In the automated analysis implementation, fiber and mass scores showed greater variations than microcalcification scores. There are multiple contributing factors to these variations, most prominently phantom orientation and positioning, and image noise. Running averages can be used to visualize changes in the detectability distributions. As can be seen in Fig. 5, changes in imaging parameters may affect the detectability of fibers, microcalcifications, and masses differently. On the other hand, a clear increase in dose yielded no clear difference in the detection of targets. This is primarily due to relatively large difference between target sizes in the ACR phantom. A previous study by Huda et al. (14) found that the conventional ACR phantom design may be unsatisfactory for evaluating image quality in digital mammography. A new ACR digital mammography phantom with smaller differences in target sizes has been designed (15). Alternatively, new analysis methods for the old phantom could be developed to increase sensitivity to small changes in the image quality.
The DWT and multiresolution analysis were used to enhance the visibility of test objects. In multiresolution analysis, an image is divided into different resolution levels for further processing. The strength of the method is that different sized image characteristics appear differently at various resolution levels, meaning that features which are hard to detect in one resolution level may be detected better at another level. For example, at a high resolution, the image noise may disturb the delineation of larger features in the image. However, when examining the image at a suitable lower resolution level, these larger-sized objects may be detected better. The DWT approach is similar to that of Alvarez et al. (6). There were differences in base functions (they used Daubechies 10 base functions), binarization, object segmentation process, and scoring criteria. They reported smaller absolute differences between human readers and automatic analysis than what was seen in this study. However, they had a different scoring range, hindering the comparability of the results.
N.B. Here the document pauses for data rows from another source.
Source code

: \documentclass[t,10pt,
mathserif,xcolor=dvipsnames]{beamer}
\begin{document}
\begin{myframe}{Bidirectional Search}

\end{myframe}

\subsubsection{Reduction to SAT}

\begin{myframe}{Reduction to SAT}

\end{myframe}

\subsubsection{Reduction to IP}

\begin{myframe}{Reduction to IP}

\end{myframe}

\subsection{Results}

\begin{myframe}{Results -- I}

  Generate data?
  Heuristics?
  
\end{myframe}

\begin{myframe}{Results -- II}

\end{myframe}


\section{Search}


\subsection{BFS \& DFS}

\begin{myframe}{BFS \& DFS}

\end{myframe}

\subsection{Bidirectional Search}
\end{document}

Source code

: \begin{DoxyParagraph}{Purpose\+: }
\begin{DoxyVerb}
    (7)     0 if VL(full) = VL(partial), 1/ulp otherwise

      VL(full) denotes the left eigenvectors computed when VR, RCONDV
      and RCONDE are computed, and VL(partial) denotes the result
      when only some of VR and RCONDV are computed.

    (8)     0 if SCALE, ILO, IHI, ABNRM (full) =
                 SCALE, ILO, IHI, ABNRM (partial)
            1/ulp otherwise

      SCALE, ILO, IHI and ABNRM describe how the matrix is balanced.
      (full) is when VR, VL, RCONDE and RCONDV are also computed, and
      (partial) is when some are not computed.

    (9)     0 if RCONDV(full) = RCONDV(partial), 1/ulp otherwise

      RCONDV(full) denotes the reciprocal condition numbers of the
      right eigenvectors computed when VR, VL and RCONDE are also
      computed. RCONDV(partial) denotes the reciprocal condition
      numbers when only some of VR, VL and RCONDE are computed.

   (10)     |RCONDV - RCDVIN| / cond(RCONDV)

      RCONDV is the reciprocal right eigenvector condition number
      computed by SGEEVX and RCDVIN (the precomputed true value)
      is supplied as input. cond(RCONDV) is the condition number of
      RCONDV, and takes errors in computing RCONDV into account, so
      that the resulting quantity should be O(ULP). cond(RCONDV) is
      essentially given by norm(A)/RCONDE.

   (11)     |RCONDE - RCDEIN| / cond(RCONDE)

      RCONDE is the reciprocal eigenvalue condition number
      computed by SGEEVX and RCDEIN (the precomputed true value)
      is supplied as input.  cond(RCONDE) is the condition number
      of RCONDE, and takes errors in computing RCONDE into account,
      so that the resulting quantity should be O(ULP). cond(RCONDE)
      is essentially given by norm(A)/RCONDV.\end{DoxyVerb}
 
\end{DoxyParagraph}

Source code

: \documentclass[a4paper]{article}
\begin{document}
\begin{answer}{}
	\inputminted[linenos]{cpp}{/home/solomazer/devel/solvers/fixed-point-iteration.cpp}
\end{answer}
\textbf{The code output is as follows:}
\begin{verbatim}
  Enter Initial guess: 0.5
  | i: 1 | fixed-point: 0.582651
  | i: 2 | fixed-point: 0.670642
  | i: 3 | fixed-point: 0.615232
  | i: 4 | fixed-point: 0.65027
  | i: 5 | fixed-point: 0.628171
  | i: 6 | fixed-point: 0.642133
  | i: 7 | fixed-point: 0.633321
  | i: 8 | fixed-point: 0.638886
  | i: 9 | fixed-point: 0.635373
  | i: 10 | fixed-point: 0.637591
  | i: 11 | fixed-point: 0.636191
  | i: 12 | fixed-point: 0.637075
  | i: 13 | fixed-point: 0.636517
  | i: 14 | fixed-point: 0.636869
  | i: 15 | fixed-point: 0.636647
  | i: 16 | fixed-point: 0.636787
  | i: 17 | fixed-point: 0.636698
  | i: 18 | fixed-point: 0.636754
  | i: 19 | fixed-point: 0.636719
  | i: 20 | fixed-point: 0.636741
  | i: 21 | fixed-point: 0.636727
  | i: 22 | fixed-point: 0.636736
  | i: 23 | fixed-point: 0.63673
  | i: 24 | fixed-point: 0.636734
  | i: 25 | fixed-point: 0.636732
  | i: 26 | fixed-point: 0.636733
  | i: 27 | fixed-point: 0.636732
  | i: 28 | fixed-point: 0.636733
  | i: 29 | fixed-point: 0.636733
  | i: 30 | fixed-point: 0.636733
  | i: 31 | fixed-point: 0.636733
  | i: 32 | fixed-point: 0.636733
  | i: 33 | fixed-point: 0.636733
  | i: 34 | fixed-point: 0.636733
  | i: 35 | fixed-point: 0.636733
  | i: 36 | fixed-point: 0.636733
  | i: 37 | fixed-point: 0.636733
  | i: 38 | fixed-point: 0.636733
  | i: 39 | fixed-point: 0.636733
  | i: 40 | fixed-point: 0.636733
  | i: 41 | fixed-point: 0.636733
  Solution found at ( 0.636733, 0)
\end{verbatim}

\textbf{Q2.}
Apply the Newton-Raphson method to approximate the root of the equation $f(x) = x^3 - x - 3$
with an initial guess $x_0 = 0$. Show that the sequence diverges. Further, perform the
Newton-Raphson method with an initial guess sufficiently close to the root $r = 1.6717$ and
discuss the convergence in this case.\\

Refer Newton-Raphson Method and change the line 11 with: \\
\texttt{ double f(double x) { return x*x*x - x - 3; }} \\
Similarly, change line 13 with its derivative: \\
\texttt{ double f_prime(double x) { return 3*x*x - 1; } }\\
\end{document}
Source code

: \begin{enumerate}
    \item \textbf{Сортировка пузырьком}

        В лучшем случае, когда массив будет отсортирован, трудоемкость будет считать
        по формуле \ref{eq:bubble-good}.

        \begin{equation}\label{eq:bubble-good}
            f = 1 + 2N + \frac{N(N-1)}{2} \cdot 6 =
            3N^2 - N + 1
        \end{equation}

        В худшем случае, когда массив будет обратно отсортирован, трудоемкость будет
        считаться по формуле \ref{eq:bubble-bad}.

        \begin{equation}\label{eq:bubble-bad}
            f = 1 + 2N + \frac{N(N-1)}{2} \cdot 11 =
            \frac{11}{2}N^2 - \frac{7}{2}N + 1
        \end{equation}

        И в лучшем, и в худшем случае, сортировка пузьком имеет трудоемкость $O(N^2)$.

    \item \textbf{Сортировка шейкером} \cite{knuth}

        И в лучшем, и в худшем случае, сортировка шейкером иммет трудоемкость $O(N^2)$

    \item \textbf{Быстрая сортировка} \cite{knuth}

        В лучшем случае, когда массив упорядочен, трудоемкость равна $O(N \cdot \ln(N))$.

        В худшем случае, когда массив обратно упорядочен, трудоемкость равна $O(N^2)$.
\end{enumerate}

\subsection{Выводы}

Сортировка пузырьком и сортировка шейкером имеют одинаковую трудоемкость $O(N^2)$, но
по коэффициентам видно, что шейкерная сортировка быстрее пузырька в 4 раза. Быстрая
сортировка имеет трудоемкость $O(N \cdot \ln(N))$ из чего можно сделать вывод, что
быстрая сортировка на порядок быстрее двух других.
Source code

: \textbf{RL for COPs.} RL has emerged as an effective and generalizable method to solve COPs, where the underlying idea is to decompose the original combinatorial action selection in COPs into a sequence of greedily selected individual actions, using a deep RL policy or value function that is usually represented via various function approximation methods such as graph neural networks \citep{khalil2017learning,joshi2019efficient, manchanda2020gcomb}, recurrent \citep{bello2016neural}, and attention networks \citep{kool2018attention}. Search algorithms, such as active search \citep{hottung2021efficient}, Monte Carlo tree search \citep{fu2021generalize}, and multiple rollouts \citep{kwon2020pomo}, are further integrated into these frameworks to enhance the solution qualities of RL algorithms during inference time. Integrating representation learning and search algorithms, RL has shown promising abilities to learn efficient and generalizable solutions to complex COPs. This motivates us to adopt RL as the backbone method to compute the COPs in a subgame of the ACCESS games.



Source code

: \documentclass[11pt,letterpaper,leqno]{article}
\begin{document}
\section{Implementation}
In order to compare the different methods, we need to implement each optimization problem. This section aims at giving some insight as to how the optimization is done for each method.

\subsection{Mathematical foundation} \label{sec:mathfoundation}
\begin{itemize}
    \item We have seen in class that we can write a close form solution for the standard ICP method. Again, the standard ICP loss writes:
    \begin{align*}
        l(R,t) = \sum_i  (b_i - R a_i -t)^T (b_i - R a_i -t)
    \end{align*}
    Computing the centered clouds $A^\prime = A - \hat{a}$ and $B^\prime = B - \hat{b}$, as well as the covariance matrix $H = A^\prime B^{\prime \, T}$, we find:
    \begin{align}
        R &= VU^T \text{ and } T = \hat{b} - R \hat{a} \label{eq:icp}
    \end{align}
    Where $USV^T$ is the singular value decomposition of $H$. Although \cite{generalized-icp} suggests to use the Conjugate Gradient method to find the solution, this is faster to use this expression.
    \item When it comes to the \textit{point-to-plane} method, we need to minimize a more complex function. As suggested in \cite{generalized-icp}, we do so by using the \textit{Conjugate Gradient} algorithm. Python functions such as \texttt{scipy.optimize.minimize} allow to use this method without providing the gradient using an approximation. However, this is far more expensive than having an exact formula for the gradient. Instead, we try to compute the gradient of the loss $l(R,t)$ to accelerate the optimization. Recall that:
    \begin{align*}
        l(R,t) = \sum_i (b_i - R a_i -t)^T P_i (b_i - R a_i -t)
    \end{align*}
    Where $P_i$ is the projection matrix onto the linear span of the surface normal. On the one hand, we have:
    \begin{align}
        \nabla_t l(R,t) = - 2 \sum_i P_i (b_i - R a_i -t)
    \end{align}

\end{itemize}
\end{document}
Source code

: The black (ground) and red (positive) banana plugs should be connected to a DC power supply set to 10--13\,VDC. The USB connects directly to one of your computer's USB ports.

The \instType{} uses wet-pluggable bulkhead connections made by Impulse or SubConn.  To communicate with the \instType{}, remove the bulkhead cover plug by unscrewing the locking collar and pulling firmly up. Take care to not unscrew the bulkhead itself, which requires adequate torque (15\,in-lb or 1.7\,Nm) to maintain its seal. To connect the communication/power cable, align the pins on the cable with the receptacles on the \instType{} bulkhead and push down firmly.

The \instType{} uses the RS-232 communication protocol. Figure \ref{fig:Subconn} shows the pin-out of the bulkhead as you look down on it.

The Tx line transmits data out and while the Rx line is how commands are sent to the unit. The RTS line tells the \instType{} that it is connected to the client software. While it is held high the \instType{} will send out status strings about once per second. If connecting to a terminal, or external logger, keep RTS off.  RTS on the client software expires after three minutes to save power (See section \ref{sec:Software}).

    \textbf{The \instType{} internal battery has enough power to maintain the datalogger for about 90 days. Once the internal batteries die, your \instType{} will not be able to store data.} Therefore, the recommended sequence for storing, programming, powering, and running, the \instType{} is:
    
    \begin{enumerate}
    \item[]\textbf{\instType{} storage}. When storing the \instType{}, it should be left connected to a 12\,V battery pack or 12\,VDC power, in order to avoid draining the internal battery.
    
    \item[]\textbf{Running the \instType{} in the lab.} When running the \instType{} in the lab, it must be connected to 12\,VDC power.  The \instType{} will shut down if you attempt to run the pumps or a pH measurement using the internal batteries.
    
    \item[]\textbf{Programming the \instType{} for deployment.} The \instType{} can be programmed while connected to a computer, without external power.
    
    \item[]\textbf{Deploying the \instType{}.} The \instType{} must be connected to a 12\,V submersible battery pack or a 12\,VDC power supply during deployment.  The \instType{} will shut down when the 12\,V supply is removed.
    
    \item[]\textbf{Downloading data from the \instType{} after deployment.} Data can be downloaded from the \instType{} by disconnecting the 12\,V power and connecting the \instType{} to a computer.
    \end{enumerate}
This study has certain limitations. Only four human readers were used with notable inter-rater differences. This highlights the subjective nature of the task and a greater number of observers could mitigate the effect of individual preferences. The effect of varying dose levels was studied only on a single FFDM system. No comparisons were made against other automated analysis algorithms. Also, the developed software works only for ACR phantoms images and, as such, is not readily suitable for other phantoms.
In conclusion, the developed automated image quality analysis software provides a robust, systematic, and efficient method for monitoring the function and performance of digital mammography systems. This is especially beneficial in a multi-unit center with devices from many vendors and different generations. With long-term trend graphs of the technical image quality and dose, users are able to detect possible drifts in the system.
Footnotes
Declaration of Conflicting Interests
The author(s) declared no potential conflicts of interest with respect to the research, authorship, and/or publication of this article.
Funding
The author(s) disclosed receipt of the following financial support for the research, authorship, and/or publication of this article: This study was supported by Helsinki University Hospital research and development funding.